■ **Records for processing**
_____
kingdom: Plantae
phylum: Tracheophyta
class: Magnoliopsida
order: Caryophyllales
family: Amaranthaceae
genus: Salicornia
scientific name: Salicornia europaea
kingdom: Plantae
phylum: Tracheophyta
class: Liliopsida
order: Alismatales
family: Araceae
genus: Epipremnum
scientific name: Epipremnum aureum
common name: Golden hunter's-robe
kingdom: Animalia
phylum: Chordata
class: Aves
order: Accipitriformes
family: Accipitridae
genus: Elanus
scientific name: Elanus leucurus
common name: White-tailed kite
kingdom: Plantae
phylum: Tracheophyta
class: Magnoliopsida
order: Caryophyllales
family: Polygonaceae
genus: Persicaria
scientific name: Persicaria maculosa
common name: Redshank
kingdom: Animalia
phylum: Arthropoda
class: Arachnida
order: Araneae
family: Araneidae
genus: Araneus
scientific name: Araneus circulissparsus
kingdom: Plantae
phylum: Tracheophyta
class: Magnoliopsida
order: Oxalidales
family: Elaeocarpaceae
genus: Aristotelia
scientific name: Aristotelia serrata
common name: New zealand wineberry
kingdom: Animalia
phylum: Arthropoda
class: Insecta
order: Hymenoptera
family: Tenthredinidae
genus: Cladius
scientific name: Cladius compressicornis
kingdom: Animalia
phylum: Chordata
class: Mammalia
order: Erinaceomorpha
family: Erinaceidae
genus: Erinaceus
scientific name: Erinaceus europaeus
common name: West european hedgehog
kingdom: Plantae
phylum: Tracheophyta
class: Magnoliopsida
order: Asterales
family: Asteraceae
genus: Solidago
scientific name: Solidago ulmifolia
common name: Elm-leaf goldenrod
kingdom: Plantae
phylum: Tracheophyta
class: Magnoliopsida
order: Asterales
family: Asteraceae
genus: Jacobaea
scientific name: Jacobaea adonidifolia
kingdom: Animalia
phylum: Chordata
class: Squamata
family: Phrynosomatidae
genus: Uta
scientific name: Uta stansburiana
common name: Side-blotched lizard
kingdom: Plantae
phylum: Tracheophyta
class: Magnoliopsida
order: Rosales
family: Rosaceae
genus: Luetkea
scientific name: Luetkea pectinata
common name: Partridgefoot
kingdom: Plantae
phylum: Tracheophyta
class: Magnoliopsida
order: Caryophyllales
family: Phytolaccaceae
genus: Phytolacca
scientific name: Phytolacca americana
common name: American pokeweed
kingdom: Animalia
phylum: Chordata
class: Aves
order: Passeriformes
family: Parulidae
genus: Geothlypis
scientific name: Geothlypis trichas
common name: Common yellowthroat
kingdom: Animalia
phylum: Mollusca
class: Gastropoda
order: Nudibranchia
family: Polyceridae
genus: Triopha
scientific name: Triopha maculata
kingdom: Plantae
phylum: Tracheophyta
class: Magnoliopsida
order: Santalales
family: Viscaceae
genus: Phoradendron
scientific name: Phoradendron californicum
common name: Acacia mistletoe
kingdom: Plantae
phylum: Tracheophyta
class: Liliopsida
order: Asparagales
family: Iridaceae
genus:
_____
■ **Your objective**
Please rewrite all of the data above as a numbered list with one line per item, leaving out any blank lines.

■ **Result for this exercise**
1. kingdom: Plantae
2. phylum: Tracheophyta
3. class: Magnoliopsida
4. order: Caryophyllales
5. family: Amaranthaceae
6. genus: Salicornia
7. scientific name: Salicornia europaea
8. kingdom: Plantae
9. phylum: Tracheophyta
10. class: Liliopsida
11. order: Alismatales
12. family: Araceae
13. genus: Epipremnum
14. scientific name: Epipremnum aureum
15. common name: Golden hunter's-robe
16. kingdom: Animalia
17. phylum: Chordata
18. class: Aves
19. order: Accipitriformes
20. family: Accipitridae
21. genus: Elanus
22. scientific name: Elanus leucurus
23. common name: White-tailed kite
24. kingdom: Plantae
25. phylum: Tracheophyta
26. class: Magnoliopsida
27. order: Caryophyllales
28. family: Polygonaceae
29. genus: Persicaria
30. scientific name: Persicaria maculosa
31. common name: Redshank
32. kingdom: Animalia
33. phylum: Arthropoda
34. class: Arachnida
35. order: Araneae
36. family: Araneidae
37. genus: Araneus
38. scientific name: Araneus circulissparsus
39. kingdom: Plantae
40. phylum: Tracheophyta
41. class: Magnoliopsida
42. order: Oxalidales
43. family: Elaeocarpaceae
44. genus: Aristotelia
45. scientific name: Aristotelia serrata
46. common name: New zealand wineberry
47. kingdom: Animalia
48. phylum: Arthropoda
49. class: Insecta
50. order: Hymenoptera
51. family: Tenthredinidae
52. genus: Cladius
53. scientific name: Cladius compressicornis
54. kingdom: Animalia
55. phylum: Chordata
56. class: Mammalia
57. order: Erinaceomorpha
58. family: Erinaceidae
59. genus: Erinaceus
60. scientific name: Erinaceus europaeus
61. common name: West european hedgehog
62. kingdom: Plantae
63. phylum: Tracheophyta
64. class: Magnoliopsida
65. order: Asterales
66. family: Asteraceae
67. genus: Solidago
68. scientific name: Solidago ulmifolia
69. common name: Elm-leaf goldenrod
70. kingdom: Plantae
71. phylum: Tracheophyta
72. class: Magnoliopsida
73. order: Asterales
74. family: Asteraceae
75. genus: Jacobaea
76. scientific name: Jacobaea adonidifolia
77. kingdom: Animalia
78. phylum: Chordata
79. class: Squamata
80. family: Phrynosomatidae
81. genus: Uta
82. scientific name: Uta stansburiana
83. common name: Side-blotched lizard
84. kingdom: Plantae
85. phylum: Tracheophyta
86. class: Magnoliopsida
87. order: Rosales
88. family: Rosaceae
89. genus: Luetkea
90. scientific name: Luetkea pectinata
91. common name: Partridgefoot
92. kingdom: Plantae
93. phylum: Tracheophyta
94. class: Magnoliopsida
95. order: Caryophyllales
96. family: Phytolaccaceae
97. genus: Phytolacca
98. scientific name: Phytolacca americana
99. common name: American pokeweed
100. kingdom: Animalia
101. phylum: Chordata
102. class: Aves
103. order: Passeriformes
104. family: Parulidae
105. genus: Geothlypis
106. scientific name: Geothlypis trichas
107. common name: Common yellowthroat
108. kingdom: Animalia
109. phylum: Mollusca
110. class: Gastropoda
111. order: Nudibranchia
112. family: Polyceridae
113. genus: Triopha
114. scientific name: Triopha maculata
115. kingdom: Plantae
116. phylum: Tracheophyta
117. class: Magnoliopsida
118. order: Santalales
119. family: Viscaceae
120. genus: Phoradendron
121. scientific name: Phoradendron californicum
122. common name: Acacia mistletoe
123. kingdom: Plantae
124. phylum: Tracheophyta
125. class: Liliopsida
126. order: Asparagales
127. family: Iridaceae
128. genus:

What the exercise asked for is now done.